Another leak: Sacramento County joins action alleging illegal communications over twin tunnels
Department of Water Resources front and center in growing web of controversies
Already facing a lawsuit claiming decades of state mismanagement of the Oroville dam and a “culture of corruption” that fostered harassment, the California Department of Water Resources drew a new legal challenge from Sacramento County—one that accuses its employees of improper communications around the twin tunnels project.
The latest DWR drama was triggered January 15, when attorneys for Sacramento and San Joaquin counties, and the city of Antioch, filed a motion demanding that the State Water Resources Control Board halt the phase-two public hearings for WaterFix, better known as “the twin tunnels” project. The motion claims an attorney named Michael Brodsky, representing Save the California Delta Alliance, used the California Public Records Act to uncover illegal interactions between DWR employees and the team charged with hosting the state’s hearings.
The hearings were scheduled to begin January 18, but have been called off until at least February 2.
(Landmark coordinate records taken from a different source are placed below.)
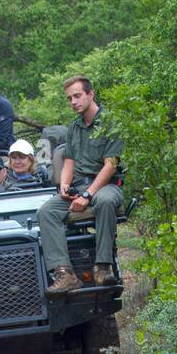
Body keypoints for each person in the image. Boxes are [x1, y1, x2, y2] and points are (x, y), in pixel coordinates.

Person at [37, 77, 124, 294]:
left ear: (90, 94)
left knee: (104, 201)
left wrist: (87, 194)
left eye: (77, 96)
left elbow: (111, 165)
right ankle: (64, 273)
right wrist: (64, 186)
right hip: (78, 186)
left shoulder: (111, 123)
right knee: (46, 211)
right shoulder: (74, 127)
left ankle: (103, 267)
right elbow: (69, 161)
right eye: (69, 98)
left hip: (106, 185)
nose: (73, 102)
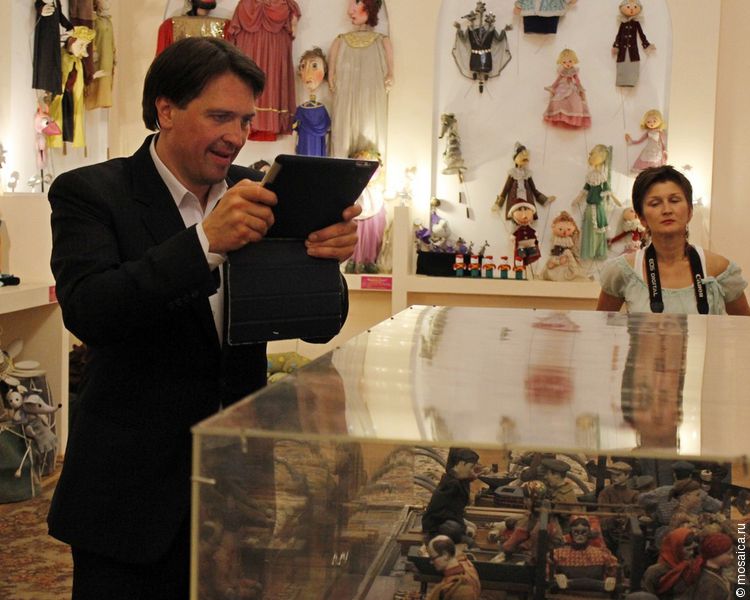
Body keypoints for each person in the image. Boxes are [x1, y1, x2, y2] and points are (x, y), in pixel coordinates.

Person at [46, 37, 360, 600]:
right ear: (166, 110)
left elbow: (321, 325)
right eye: (220, 116)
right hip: (129, 499)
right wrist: (202, 244)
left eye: (245, 120)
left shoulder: (259, 192)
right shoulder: (91, 193)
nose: (237, 136)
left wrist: (325, 262)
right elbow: (91, 310)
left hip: (239, 496)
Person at [597, 165, 750, 315]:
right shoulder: (622, 271)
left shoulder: (719, 269)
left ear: (690, 211)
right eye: (655, 203)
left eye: (675, 200)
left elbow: (745, 327)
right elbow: (601, 327)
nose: (667, 210)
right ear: (642, 218)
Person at [328, 0, 394, 158]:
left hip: (371, 100)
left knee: (370, 124)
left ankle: (370, 162)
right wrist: (331, 75)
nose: (350, 11)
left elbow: (390, 74)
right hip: (346, 102)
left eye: (356, 3)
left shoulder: (382, 41)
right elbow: (332, 77)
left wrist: (390, 74)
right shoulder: (340, 41)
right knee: (344, 127)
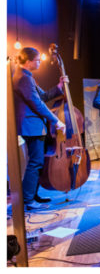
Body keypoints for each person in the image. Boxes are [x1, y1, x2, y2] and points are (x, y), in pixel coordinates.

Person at [12, 47, 68, 210]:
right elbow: (37, 103)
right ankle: (27, 201)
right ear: (28, 61)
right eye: (37, 60)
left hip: (34, 126)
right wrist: (56, 121)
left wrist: (59, 86)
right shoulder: (23, 78)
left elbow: (42, 97)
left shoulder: (27, 77)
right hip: (32, 126)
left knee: (37, 161)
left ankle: (32, 195)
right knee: (35, 162)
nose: (39, 63)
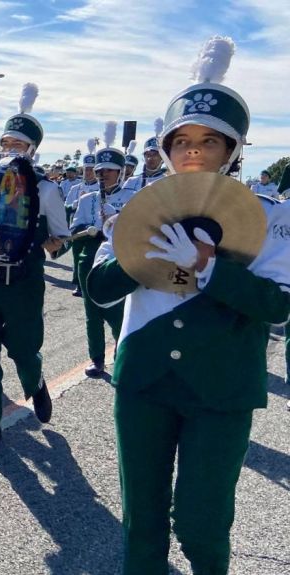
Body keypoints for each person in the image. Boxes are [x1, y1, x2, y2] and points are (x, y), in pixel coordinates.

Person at [87, 36, 290, 575]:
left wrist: (210, 268)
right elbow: (100, 289)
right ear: (167, 148)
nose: (193, 150)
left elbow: (278, 307)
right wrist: (139, 248)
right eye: (181, 141)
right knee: (142, 524)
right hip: (144, 383)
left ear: (233, 151)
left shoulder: (270, 218)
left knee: (202, 526)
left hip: (222, 388)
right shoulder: (138, 208)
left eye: (210, 141)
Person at [0, 83, 68, 447]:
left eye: (17, 145)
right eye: (5, 143)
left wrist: (41, 245)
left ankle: (35, 381)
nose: (9, 150)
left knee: (23, 348)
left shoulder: (47, 189)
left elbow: (61, 237)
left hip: (24, 280)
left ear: (32, 151)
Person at [69, 122, 130, 378]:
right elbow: (73, 232)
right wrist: (89, 230)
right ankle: (97, 359)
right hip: (88, 256)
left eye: (109, 170)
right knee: (91, 313)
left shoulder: (132, 198)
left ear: (120, 173)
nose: (104, 174)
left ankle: (122, 352)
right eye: (100, 169)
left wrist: (117, 219)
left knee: (117, 312)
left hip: (118, 258)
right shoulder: (86, 199)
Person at [65, 144, 100, 296]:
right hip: (78, 227)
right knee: (77, 256)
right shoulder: (75, 188)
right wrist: (76, 203)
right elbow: (66, 206)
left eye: (92, 169)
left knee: (93, 257)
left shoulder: (101, 187)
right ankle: (78, 284)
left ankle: (91, 284)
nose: (88, 172)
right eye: (86, 169)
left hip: (95, 229)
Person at [120, 118, 169, 195]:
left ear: (162, 158)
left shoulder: (168, 181)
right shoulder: (132, 182)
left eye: (155, 155)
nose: (150, 158)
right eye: (148, 155)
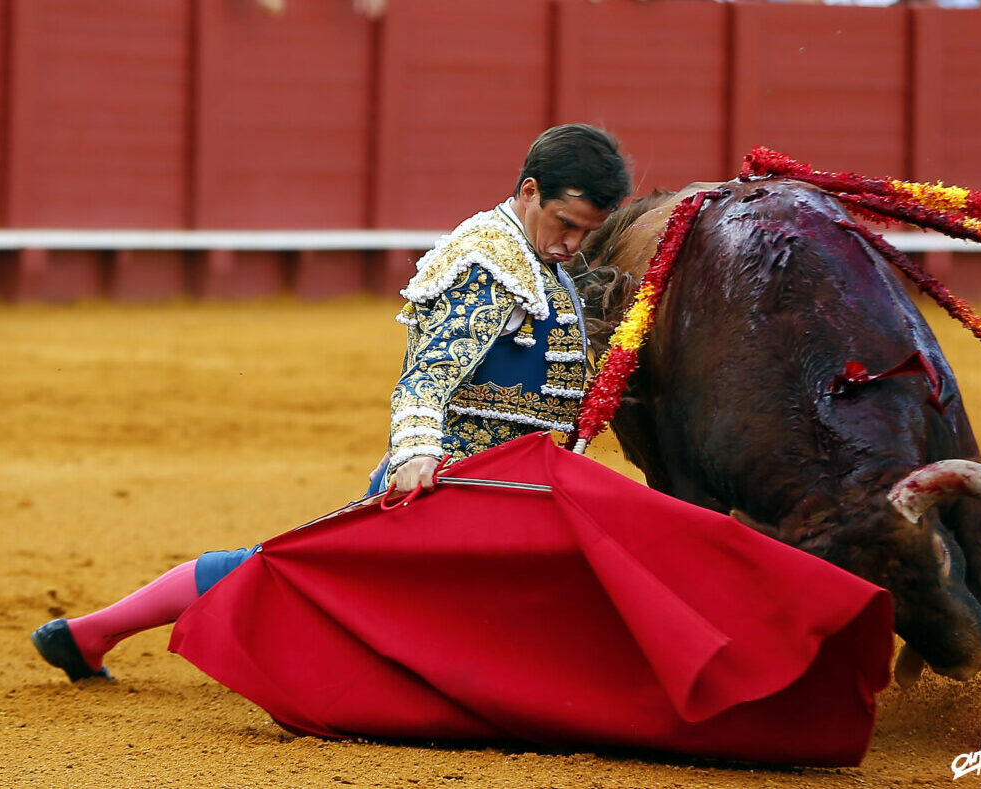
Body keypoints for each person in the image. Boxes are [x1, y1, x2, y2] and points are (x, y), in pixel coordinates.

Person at [31, 123, 632, 683]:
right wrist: (416, 453)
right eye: (565, 224)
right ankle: (92, 633)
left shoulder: (527, 254)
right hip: (449, 485)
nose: (573, 243)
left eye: (586, 232)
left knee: (314, 581)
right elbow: (427, 376)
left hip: (496, 488)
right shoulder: (493, 265)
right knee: (291, 574)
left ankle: (88, 635)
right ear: (529, 192)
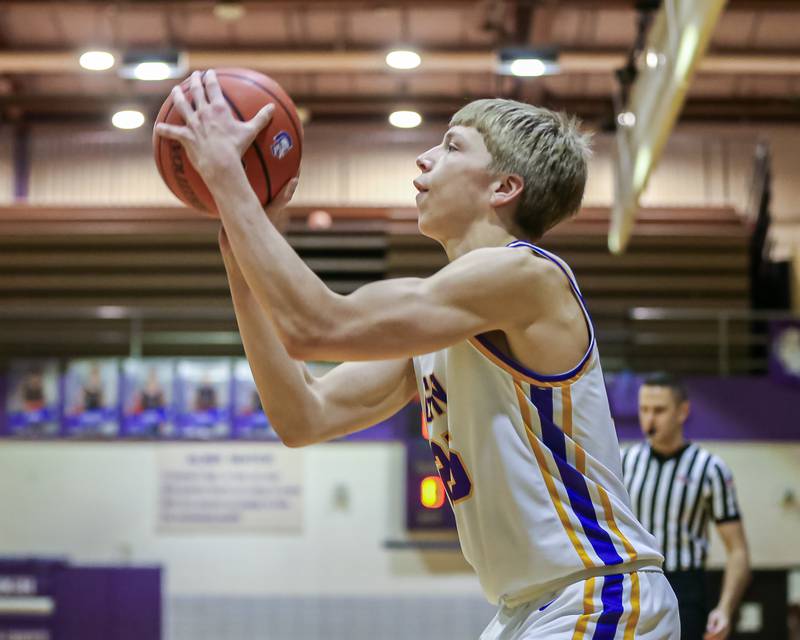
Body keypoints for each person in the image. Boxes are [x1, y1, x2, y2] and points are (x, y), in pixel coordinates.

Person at [156, 70, 679, 638]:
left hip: (599, 594)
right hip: (529, 608)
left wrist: (231, 181)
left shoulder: (526, 275)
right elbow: (302, 414)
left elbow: (316, 325)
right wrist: (239, 245)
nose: (423, 159)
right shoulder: (445, 318)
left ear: (504, 187)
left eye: (452, 146)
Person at [622, 373, 751, 640]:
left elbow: (738, 551)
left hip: (687, 587)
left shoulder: (709, 468)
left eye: (659, 410)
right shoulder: (624, 462)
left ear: (683, 412)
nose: (649, 419)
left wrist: (725, 609)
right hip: (635, 583)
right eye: (644, 409)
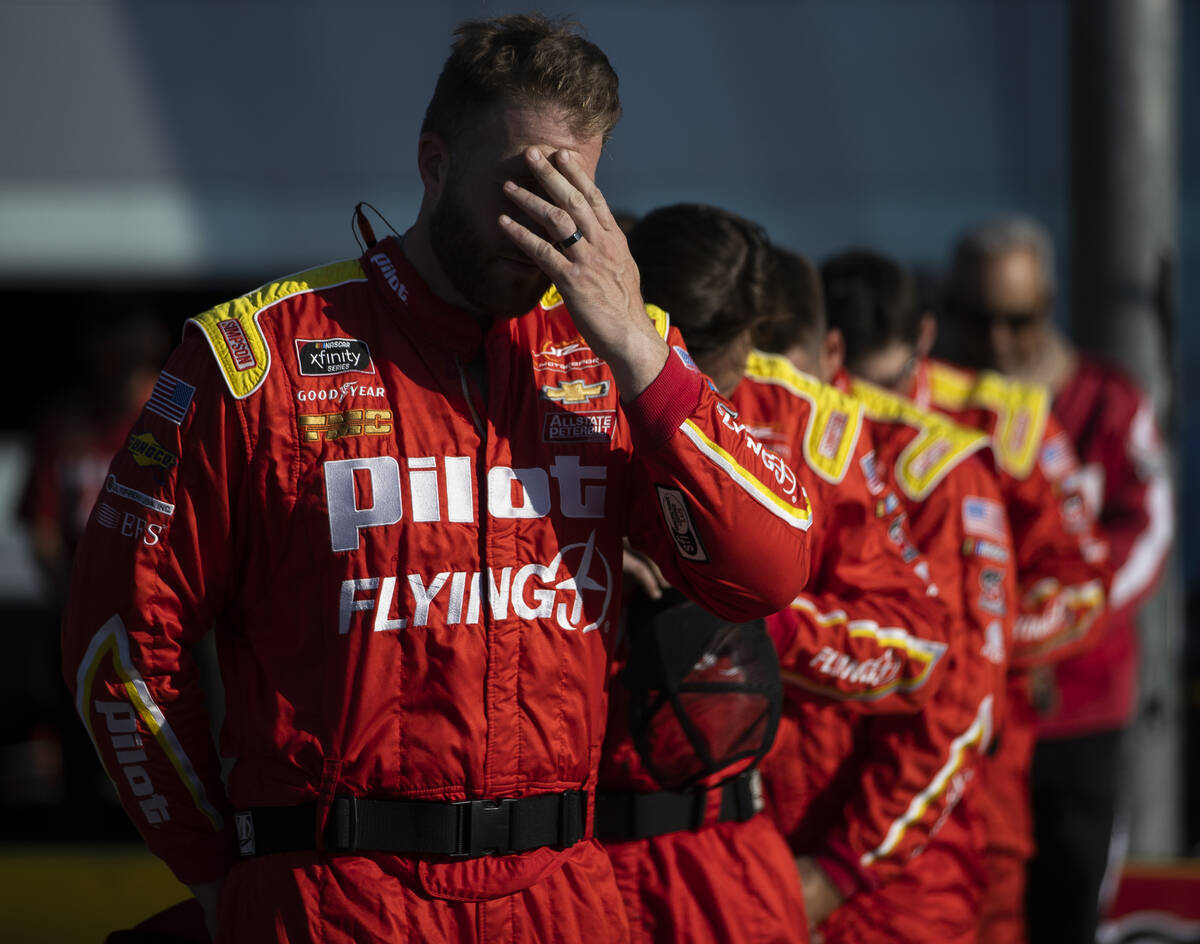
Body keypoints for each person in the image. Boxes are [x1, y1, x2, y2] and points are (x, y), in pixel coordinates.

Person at [60, 17, 819, 943]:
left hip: (562, 898)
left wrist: (638, 352)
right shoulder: (257, 360)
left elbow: (769, 572)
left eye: (573, 189)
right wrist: (216, 872)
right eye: (519, 184)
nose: (546, 224)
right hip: (337, 901)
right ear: (433, 163)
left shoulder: (616, 355)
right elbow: (120, 643)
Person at [596, 207, 952, 944]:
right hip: (548, 855)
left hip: (716, 852)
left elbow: (919, 652)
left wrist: (762, 616)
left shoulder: (806, 428)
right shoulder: (536, 387)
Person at [818, 246, 1111, 944]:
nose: (874, 408)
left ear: (924, 338)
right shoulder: (795, 414)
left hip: (975, 761)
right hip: (822, 766)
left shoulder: (1006, 422)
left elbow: (1081, 588)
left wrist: (985, 646)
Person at [756, 249, 1016, 944]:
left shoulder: (931, 469)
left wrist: (838, 871)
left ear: (824, 347)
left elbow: (960, 709)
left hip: (892, 884)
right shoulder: (720, 442)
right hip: (751, 860)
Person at [946, 217, 1173, 944]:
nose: (1002, 341)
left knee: (1070, 908)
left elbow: (1149, 532)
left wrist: (1054, 629)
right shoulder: (932, 404)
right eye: (980, 320)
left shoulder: (1107, 400)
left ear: (1050, 303)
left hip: (1080, 708)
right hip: (968, 715)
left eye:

DWR is the main agency pushing the controversial twin tunnels forward. Gov. Jerry Brown came under fire last week for appointing Karla Nemeth its new director, after it was discovered her husband is a strategist for a Southern California water district championing the tunnels. The new motion says DWR employees took part in “unlawful ex parte communications” that advised hearing facilitators at the state water board to positively interpret parts of the tunnels’ environmental impact report.
Antioch City Attorney Matthew Emrick argued that state officials need to delay the hearings until it’s clear just how “tarnished” they are by DWR’s actions. “The ex parte communications have the potential to result in an unfair hearing,” Emrick wrote in the motion. “Whether it can be salvaged, in whole or in part, remains to be determined.”
DWR attorney Tripp Mizell filed a motion against stopping the hearings, arguing that his agency’s inside communications don’t pose any risk to a balanced playing field.
Sacramento County’s legal team disagrees. County counsel Robyn Drivon told SN&R it’s vital that attorneys watching out for Delta communities have time to investigate whether the hearing process has been “irreparably compromised.”